Ich brauche einen "Maßstab", wie mein "Anspruch auf Primärware" meinem Anteil an der Produktion dieser Produkte äquivalent ist. Abgesehen von dem Problem, wie die Steuerungsfunktion des Marktes (bei allen Schwächen), anderweitig ersetzt werden kann, wäre vielleicht mit der Problematik der menschlichen Trägheit zu rechnen, die den eigenen Anteil an Arbeit "vielleicht" kollektiv schädlich reduzieren würde.
Wie im Artikel schön beschrieben, wäre die Freiheit des einen sozusagen auf Kosten der Freiheit des anderen realisiert. Dies muss nicht so sein, aber die Gefahr bei unserer "erzogenen Mentalität" liegt auf der Hand. Die Lösung könnte ein Zeitkonto sein, die das Geld ersetzt und wo jeder seinen Anteil für sinnvolle bürgerliche Arbeit leisten muss. Sinnvolle bürgerliche Arbeit wäre dann wiederum kollektiv zu bestimmen.

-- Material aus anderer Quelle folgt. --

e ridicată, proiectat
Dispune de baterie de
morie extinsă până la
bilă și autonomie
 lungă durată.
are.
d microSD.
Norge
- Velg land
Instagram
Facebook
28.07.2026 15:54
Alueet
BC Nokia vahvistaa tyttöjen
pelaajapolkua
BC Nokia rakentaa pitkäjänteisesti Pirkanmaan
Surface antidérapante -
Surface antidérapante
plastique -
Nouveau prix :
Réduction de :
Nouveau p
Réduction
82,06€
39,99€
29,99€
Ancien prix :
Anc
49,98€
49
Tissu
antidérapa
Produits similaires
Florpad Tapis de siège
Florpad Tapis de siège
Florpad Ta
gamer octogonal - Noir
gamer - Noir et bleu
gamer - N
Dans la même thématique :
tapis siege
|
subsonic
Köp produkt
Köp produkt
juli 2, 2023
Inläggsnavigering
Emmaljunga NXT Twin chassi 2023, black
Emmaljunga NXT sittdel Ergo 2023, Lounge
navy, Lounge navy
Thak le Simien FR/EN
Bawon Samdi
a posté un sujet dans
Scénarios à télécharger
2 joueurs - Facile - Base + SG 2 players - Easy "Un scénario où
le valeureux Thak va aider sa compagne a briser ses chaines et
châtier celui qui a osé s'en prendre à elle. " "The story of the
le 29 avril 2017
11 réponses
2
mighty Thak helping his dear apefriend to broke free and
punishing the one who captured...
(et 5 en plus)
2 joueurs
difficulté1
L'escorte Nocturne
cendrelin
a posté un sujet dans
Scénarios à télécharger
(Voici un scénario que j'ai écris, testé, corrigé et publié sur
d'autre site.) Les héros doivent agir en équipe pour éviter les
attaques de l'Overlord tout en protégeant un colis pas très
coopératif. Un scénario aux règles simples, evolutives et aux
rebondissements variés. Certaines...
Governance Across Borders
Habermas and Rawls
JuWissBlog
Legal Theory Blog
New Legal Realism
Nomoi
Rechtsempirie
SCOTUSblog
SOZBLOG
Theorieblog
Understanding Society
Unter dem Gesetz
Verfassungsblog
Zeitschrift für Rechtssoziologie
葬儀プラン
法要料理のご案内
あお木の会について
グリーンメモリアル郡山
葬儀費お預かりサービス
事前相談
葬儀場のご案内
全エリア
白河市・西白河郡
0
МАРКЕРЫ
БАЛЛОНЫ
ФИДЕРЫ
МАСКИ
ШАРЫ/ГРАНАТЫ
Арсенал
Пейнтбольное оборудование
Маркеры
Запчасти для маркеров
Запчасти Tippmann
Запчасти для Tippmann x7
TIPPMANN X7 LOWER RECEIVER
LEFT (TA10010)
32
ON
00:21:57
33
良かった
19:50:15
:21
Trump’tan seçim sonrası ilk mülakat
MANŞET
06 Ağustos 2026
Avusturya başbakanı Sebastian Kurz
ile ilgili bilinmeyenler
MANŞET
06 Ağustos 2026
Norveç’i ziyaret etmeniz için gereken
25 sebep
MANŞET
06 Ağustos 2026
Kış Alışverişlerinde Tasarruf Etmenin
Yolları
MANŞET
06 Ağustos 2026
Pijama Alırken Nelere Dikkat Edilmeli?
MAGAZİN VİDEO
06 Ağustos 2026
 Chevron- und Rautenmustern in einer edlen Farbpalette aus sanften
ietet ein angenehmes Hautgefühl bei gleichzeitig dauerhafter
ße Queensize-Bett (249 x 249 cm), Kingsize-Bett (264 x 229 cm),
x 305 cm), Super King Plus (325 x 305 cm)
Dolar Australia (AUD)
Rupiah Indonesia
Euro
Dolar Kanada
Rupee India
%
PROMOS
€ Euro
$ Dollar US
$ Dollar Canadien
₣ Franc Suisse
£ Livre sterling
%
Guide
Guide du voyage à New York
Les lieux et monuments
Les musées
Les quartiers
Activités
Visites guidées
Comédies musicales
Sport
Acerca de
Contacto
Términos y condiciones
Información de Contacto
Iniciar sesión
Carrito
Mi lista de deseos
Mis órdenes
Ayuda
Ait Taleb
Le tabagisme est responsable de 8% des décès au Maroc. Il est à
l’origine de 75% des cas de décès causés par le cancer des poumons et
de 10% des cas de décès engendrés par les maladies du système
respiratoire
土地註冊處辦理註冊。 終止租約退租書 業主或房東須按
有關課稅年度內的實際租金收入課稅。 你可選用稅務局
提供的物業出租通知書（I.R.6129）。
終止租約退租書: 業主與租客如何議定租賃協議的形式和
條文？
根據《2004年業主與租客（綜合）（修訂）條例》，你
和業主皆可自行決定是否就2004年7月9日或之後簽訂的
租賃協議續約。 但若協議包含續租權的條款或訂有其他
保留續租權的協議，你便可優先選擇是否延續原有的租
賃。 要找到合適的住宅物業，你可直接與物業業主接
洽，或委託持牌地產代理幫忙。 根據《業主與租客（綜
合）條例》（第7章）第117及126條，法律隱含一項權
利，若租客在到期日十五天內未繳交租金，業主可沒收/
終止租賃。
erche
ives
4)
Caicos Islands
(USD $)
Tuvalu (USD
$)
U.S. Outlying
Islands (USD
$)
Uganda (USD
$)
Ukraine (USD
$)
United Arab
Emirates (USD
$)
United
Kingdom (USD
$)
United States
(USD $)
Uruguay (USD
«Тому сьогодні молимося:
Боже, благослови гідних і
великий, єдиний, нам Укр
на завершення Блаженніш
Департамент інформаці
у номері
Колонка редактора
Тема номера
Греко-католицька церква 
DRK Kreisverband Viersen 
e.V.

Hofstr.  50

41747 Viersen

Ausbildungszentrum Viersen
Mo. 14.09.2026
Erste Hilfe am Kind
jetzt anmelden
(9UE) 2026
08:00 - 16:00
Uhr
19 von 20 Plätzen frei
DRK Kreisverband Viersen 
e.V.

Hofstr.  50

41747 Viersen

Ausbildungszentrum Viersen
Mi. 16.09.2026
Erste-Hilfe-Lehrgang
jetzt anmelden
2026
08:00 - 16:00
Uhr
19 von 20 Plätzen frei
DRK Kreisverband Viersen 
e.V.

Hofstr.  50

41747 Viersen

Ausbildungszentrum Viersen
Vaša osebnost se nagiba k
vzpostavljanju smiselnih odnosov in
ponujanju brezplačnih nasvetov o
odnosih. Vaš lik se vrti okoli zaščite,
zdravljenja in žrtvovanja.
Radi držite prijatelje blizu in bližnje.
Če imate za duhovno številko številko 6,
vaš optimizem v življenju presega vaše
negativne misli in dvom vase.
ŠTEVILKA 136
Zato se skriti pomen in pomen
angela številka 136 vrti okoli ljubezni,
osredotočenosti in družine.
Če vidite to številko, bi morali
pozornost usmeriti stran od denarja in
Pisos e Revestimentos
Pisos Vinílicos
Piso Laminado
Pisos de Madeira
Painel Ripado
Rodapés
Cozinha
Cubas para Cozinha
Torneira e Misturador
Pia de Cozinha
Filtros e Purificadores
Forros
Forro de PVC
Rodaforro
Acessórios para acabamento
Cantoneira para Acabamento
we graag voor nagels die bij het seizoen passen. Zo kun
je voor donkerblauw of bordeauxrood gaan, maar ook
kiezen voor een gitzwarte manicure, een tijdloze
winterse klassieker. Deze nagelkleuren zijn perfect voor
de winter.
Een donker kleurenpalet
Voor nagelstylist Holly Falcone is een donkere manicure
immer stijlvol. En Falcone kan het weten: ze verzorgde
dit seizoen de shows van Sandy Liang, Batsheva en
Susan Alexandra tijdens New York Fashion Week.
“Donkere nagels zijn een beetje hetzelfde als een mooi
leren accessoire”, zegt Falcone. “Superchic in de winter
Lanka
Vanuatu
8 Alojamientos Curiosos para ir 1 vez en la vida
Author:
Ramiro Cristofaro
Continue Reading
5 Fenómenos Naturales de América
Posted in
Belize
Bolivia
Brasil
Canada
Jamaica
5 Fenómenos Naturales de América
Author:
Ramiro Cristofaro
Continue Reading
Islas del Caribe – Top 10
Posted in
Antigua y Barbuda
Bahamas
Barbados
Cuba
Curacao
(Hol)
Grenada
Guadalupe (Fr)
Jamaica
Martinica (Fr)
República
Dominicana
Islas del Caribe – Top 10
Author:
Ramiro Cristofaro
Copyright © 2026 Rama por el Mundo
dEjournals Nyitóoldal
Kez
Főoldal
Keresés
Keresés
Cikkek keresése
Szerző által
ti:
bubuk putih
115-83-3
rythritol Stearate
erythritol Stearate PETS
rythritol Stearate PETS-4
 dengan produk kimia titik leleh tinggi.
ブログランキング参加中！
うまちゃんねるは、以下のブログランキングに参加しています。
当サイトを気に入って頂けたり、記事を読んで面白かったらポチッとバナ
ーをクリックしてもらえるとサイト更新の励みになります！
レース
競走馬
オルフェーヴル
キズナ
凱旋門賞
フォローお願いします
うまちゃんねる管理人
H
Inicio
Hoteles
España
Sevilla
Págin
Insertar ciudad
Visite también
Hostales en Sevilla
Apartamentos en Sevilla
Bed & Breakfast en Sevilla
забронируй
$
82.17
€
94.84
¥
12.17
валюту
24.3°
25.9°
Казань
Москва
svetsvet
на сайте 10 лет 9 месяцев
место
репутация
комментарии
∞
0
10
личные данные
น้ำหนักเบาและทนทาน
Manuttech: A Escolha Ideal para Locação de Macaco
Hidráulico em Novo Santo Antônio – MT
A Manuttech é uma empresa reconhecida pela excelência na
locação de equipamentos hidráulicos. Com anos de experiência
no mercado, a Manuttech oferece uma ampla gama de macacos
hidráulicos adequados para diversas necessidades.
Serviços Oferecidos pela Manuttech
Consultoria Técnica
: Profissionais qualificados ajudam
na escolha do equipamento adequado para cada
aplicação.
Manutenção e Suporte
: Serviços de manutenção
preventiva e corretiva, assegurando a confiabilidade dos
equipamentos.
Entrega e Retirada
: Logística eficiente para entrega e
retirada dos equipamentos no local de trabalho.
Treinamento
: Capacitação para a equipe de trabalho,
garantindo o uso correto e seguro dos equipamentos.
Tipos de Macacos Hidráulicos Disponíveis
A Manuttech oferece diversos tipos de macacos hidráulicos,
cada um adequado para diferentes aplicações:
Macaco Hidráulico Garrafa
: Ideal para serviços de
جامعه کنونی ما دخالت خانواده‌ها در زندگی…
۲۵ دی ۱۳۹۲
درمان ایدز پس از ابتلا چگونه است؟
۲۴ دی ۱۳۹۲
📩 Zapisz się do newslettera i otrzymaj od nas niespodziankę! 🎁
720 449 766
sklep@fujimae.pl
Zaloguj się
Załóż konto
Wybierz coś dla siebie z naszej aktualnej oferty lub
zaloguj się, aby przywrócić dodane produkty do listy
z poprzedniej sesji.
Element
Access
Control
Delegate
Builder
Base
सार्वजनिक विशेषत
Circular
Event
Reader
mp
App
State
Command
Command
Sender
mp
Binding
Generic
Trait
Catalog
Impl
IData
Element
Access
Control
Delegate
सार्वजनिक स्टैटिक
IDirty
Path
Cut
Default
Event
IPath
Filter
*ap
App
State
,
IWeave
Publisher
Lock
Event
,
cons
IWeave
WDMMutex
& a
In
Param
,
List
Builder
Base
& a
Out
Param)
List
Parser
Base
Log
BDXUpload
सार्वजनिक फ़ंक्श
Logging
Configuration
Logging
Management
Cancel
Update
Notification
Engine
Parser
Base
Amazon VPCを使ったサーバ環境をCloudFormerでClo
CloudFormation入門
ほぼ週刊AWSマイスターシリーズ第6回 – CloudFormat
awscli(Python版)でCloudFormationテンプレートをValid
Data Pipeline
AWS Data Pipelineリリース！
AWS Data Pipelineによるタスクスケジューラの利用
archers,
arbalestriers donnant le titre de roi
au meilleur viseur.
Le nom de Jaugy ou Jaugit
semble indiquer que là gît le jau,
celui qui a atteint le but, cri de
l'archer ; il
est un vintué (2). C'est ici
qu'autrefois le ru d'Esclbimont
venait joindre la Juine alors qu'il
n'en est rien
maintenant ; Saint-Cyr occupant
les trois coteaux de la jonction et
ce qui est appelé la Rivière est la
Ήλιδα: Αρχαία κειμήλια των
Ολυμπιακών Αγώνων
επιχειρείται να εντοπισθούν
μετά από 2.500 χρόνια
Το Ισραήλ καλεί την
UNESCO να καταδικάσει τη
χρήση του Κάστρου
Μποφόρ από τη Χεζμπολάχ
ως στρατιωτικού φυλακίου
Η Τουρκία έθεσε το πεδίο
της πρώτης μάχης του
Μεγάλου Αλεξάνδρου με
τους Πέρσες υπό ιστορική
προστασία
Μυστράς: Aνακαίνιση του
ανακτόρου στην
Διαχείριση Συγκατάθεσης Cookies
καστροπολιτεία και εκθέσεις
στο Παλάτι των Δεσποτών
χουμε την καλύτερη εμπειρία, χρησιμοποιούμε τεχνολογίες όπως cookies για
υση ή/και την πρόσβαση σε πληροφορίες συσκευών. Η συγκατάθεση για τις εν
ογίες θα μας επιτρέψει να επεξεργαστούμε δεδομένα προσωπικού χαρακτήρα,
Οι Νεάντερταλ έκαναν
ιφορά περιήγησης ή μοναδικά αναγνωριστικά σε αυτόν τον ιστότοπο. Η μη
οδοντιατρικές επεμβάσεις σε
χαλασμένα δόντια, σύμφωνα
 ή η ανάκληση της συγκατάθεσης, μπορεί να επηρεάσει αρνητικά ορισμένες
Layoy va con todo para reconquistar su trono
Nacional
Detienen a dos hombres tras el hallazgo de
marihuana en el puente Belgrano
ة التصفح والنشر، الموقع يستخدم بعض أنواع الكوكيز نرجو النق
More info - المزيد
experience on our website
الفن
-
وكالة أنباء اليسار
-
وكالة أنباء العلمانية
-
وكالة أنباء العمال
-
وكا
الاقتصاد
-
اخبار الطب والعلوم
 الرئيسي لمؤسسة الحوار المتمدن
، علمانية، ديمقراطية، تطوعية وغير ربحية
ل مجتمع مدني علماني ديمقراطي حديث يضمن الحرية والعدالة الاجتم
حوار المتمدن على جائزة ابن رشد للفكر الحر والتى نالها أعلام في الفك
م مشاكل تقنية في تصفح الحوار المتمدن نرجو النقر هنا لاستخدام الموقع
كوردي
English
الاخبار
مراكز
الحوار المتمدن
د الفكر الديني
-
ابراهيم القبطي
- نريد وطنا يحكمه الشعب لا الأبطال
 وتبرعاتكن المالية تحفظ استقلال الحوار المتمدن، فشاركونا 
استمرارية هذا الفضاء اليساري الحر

Heute kann ich mit Muße im Garten sitzen und zum Beispiel ihre Texte durchdenken, ohne dabei ein schlechtes Gefühl "des Nichtstuns) zu haben, da meine Arbeit quasi von mir bereits geleistet wurde (Altersteilzeit) und später kollektiv von den Arbeitenden in der Rente bezahlt wird. Wäre dies aber nicht mehr so, brauchte es einen neuen Ethos, der das Maß für Arbeit und Nichtarbeit austariert.
Mit dem Grundeinkommen handeln wir uns neue Probleme ein; wobei ich mir nicht sicher bin, ob die nicht größer werden, als im jetzigen System vorliegen.